Consisting of more than one polypeptide chain, hemoglobin has quaternary structure. Hemoglobin possesses four polypeptide chains attached to an iron containing heme group, a structure for the cooperative binding of oxygen. Subject to the oxygen dissociation curve, hemoglobin takes up O2 in the lungs, where PO2 is high, and releases it in the tissues, where PO2, is low. Binding of oxygen to hemoglobin is cooperative. The first binding brings about an allosteric change in the protein making the next binding occur more easily. Oxygen binding is also affected by blood pH (lower pH = more H+ = lower oxygen affinity) and the presence of certain organophosphate compounds (BPG) (more BPG = lower oxygen affinity).

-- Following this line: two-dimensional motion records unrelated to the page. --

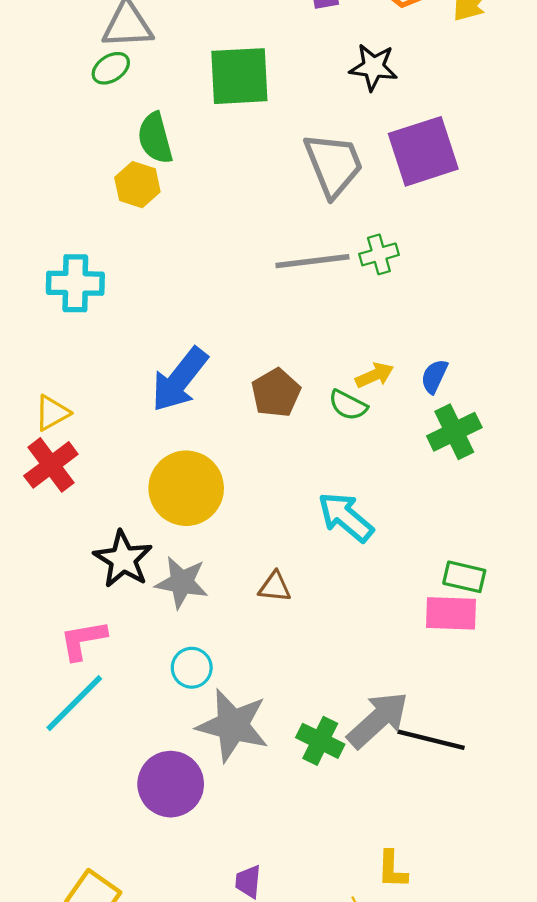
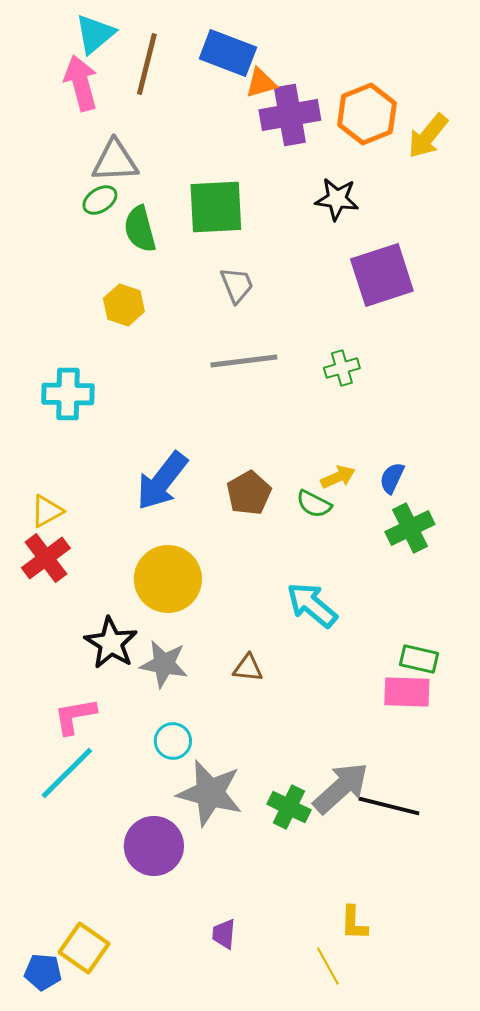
green semicircle: (155, 138) -> (140, 229), moved
gray trapezoid: (334, 165) -> (237, 285), moved, size x0.6
gray line: (312, 261) -> (244, 361), moved

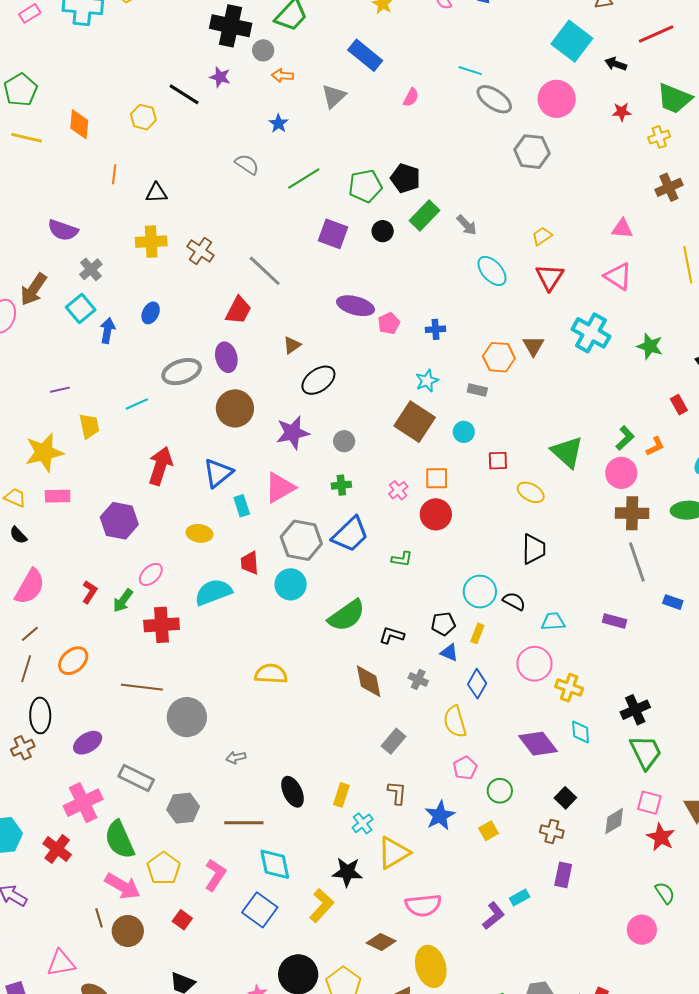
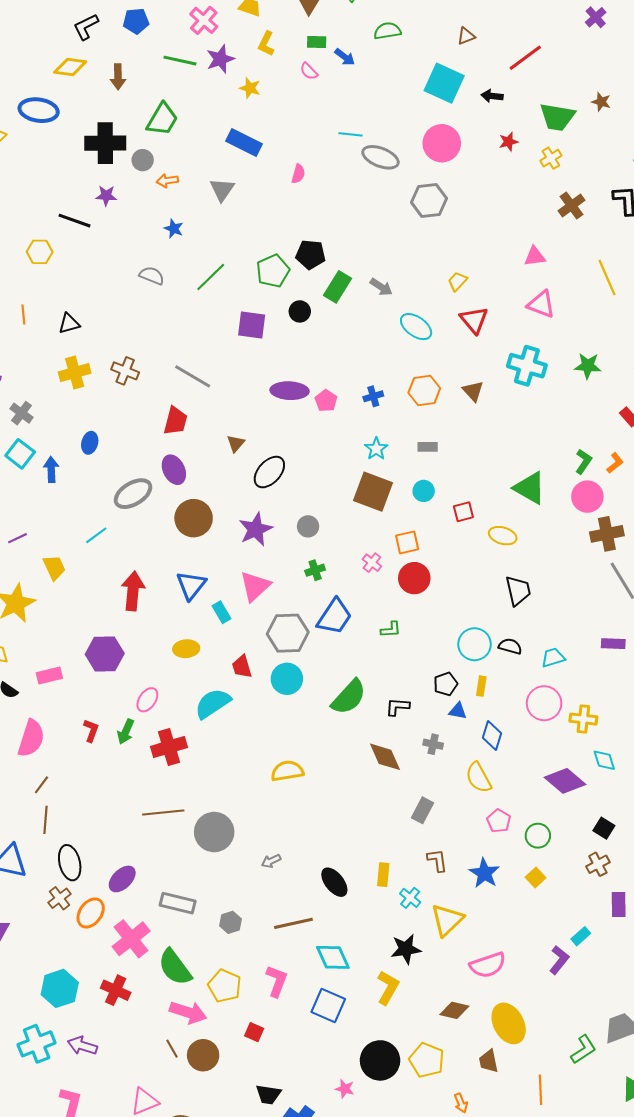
orange hexagon: (499, 357) -> (424, 391), moved
pink rectangle: (58, 496) -> (49, 675), moved
orange ellipse: (73, 661) -> (91, 913), moved
gray hexagon: (183, 808) -> (231, 922), size x0.7
brown cross: (552, 832) -> (598, 864), turned -30

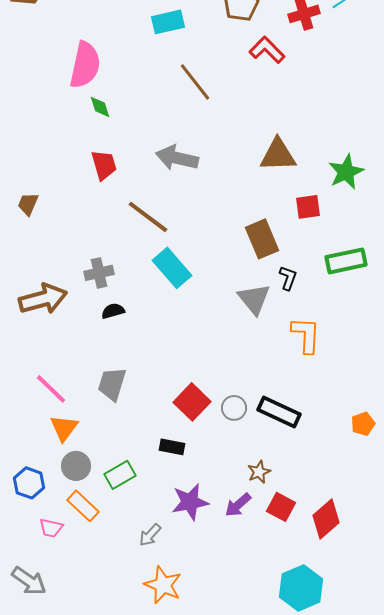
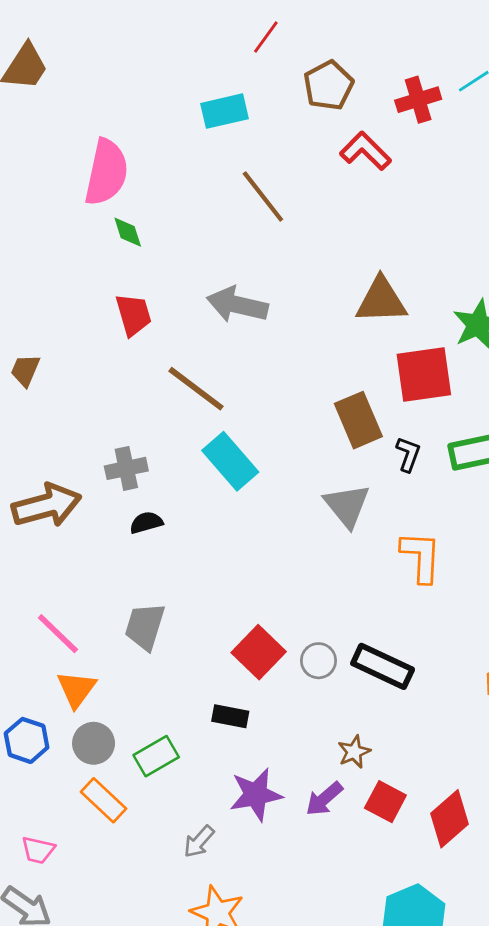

CO2 reacts with water in the blood to form carbonic acid, leading to a lowering of blood pH. This acidity shifts the oxygen dissociation curve of hemoglobin to the right, the Bohr effect, which causes more oxygen to be delivered to the tissues, where pCO2 is high. In the lungs, when hemoglobin binds oxygen, it gives up its hydrogen ions, which recombine with bicarbonate ion leading to the production of CO2. CO2 can be transported in the blood as HCO3- formed either by slow reaction with water in the blood plasma or by fast reaction in the erythrocyte through the enzyme activity of carbonic anhydrase. Some CO2 travels bound to hemoglobin as carbamino hemoglobin. Some small amount travels as dissolved gas. Reactions in the tissues where CO2 is taken up are reversed in the lungs. Breathing speeds up if blood pH is getting too low.

Many passages on this material have been on the MCAT over the years.